While these projects have individual intentions, I also wanted to present them as a framework for rethinking the way we view the world. I designed a sense kit where people can experience all these projects in physical, non-digital formats.
When someone asks me why I did all these, this is probably the explanation (among many I can offer) that struck a chord in everyone, regardless of what profession they have. (To me, this means this was the most human explanation, and so I go with it. Ready? Go!)
Remember the time when the world seemed wonderful to you?
Once, perhaps you were a boy who dreamed of having great adventures, such as being trapped in volcanoes, looking at maps, and thinking of ingenious ways to set yourself free.
Now, perhaps you work for a company and you are trapped in meetings all day, staring at spreadsheets and wondering when it was time to go home.
Once, perhaps you didn’t think twice about playing with strangers, in real life or in your imagination.
Now, perhaps your interactions are reduced to a click, a business card, or drinks with people you secretly can’t stand.
When life has become dull and predictable, it is even more important to create frameworks that will cultivate humanity’s creativity. I could have stopped at one project, but I kept going anyway. We need not just one way, but multiple ways. We become what we are surrounded by.
What does a world who is more aware look like? What can a society who can see and value these everyday things achieve? I believe that when people look beyond what they perceive and see the potential instead of the obvious, they end up surpassing themselves. And when human beings choose to surpass themselves, they can perform better, they can produce more creative ideas, they can better nurture their relationships. They are happier, because they have come alive. And what the world needs now are people who have come alive.
What have all these projects done for me in the course of two years, as I hope they have done to my participants, testers, and guests?
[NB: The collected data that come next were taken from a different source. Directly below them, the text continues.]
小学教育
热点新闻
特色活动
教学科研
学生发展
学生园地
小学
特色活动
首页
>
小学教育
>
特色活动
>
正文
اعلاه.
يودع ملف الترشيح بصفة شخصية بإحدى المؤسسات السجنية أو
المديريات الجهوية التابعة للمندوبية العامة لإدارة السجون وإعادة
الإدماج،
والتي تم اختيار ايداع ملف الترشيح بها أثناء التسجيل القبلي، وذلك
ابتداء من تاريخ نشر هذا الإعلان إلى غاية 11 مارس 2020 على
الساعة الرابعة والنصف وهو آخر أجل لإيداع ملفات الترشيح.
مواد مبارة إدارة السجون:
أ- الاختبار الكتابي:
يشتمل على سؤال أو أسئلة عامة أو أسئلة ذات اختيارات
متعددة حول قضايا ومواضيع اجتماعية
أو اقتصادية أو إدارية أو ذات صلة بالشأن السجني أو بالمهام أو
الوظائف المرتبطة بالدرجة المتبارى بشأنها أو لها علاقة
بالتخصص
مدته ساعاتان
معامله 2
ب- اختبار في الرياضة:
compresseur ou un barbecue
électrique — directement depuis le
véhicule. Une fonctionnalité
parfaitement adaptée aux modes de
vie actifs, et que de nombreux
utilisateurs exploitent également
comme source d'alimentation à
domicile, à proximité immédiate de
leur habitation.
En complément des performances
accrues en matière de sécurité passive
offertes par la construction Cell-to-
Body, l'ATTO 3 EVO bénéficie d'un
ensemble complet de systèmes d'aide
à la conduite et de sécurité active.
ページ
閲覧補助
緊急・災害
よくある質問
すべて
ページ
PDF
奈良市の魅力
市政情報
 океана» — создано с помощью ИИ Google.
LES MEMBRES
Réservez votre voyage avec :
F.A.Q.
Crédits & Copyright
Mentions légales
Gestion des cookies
1. I have become more aware of living, and because of this, I have had no shortage of enthusiasm as a designer, an artist, a writer, and I hope every single profession I will ever have.
2. I have gained more perspective by seeing and celebrating the diversity of how people perceive the world.
3. I have lived a happier, more enriched life.
Rorsketch is a public collaborative art project that allows participants to draw their interpretations of clouds on a digital interface on the rooftop. Using data gathered from visitors’ smartphones, the drawings will be automatically tagged with the sketcher’s name, age, profession, and country of origin. People can view the most recent interpretations as well as a gallery of their drawings with their metadata.
Smellbound is a service that allows people to record their smell memories. The website allows users to create a timeline with smells and the associated memory. Users can also order a book whose pages are infused with the scents with their corresponding descriptions. They can also browse other memories associated with the smell provided by other users.
HugPrints is a project where I am attempting to hug everyone in the world. Using a thermochromic vest I designed and expertly stitched by my good friend, Kate Russell, I hug people and record the impressions that they made.